War Breaks Out
See also: Bishops' War, Irish Rebellion of 1641, English Civil War, Irish Confederate Wars, and Scotland in the Wars of the Three KingdomsModern historians have emphasised the lack of the inevitability of the Civil Wars, pointing out that all sides resorted to violence in a situation marked by mutual distrust and paranoia. Charles' initial failure to bring the Bishops' Wars to a quick end also made other discontented groups feel that force could serve to get what they wanted.

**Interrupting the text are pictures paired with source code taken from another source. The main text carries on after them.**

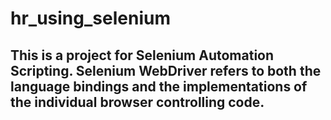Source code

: # hr_using_selenium

## This is a project for Selenium Automation Scripting. Selenium WebDriver refers to both the language bindings and the implementations of the individual browser controlling code.
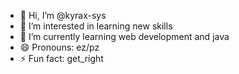 - 👋 Hi, I’m @kyrax-sys
- 👀 I’m interested in learning new skills 
- 🌱 I’m currently learning web development and java 
- 😄 Pronouns: ez/pz
- ⚡ Fun fact:  get_right

<!---
kyrax-sys/kyrax-sys is a ✨ special ✨ repository because its `README.md` (this file) appears on your GitHub profile.
You can click the Preview link to take a look at your changes.
--->
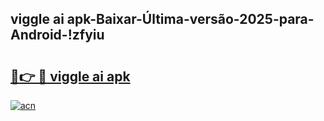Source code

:
## viggle ai apk-Baixar-Última-versão-2025-para-Android-!zfyiu

# <h2><a href="https://andorid.site?title=viggle_ai_apk&ref=27">🔗👉 🔴 viggle ai apk</a></h2>

[![acn](https://github.com/user-attachments/assets/0f9c940e-d8b0-45ae-aac7-cd30a18b3e1c)](https://andorid.site?title=viggle_ai_apk&ref=27)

Alienated by English/Protestant domination and frightened by the rhetoric of the English and Scottish Parliaments, a small group of Irish conspirators launched the Irish Rebellion of 1641, ostensibly in support of the "King's Rights". The rising featured widespread assaults on the Protestant communities in Ireland, sometimes culminating in massacres. Rumours spread in England and Scotland that the killings had the King's sanction and that this foreshadowed their own fate if the Kings' Irish troops landed in Britain. As a result, the English Parliament refused to pay for a royal army to put down the rebellion in Ireland and instead raised their own armed forces. The King did likewise, rallying those Royalists (some of them members of Parliament) who believed that loyalty to the Legitimate King outweighed other important political principles.

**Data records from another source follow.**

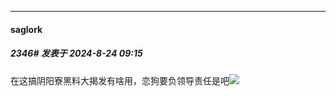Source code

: ﻿
*****

####  saglork  
##### 2346#       发表于 2024-8-24 09:15

在这搞阴阳寮黑料大揭发有啥用，恋狗要负领导责任是吧<img src="https://static.saraba1st.com/image/smiley/face2017/067.png" referrerpolicy="no-referrer">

The English Civil War broke out in 1642. The Scottish Covenanters, as the Presbyterians called themselves, sided with the English Parliament, joined the war in 1643, and played a major role in the English Parliamentary victory. The King's forces found themselves ground down by the efficiency of Parliament's New Model Army — backed by the financial muscle of the City of London. In 1646, Charles I surrendered. After he failed to compromise with Parliament, the Parliamentary party had him detained and then executed him in 1649. In Ireland, the rebel Irish Catholics formed their own government — Confederate Ireland — with the intention of helping the Royalists in return for religious toleration and political autonomy. Troops from England and Scotland fought in Ireland, and Irish Confederate troops mounted an expedition to Scotland in 1644, sparking the Scottish Civil War. In Scotland, the Royalists had a series of victories in 1644–45, but were crushed with the end of the first English Civil War and the return of the main Covenanter armies to Scotland.
After the end of the Second English Civil War in January 1649 the victorious Parliamentary forces, now commanded by Oliver Cromwell, invaded Ireland and crushed the Royalist-Confederate alliance there in the Cromwellian conquest of Ireland in 1649. The English Parliament's alliance with the Scottish Covenanters had broken down, and the Scots crowned Charles II as king, sparking renewed hostilities with England. Cromwell embarked on a conquest of Scotland in 1650–51 and on 3 September 1651 defeated Charles II at the Battle of Worcester after the latter had led a Scottish army south in the hope that a Royalist rising in England would allow him to regain the English throne.
At the end of the wars, the Three Kingdoms emerged as a unitary state called the English Commonwealth, ostensibly a republic, but having many characteristics of a military dictatorship.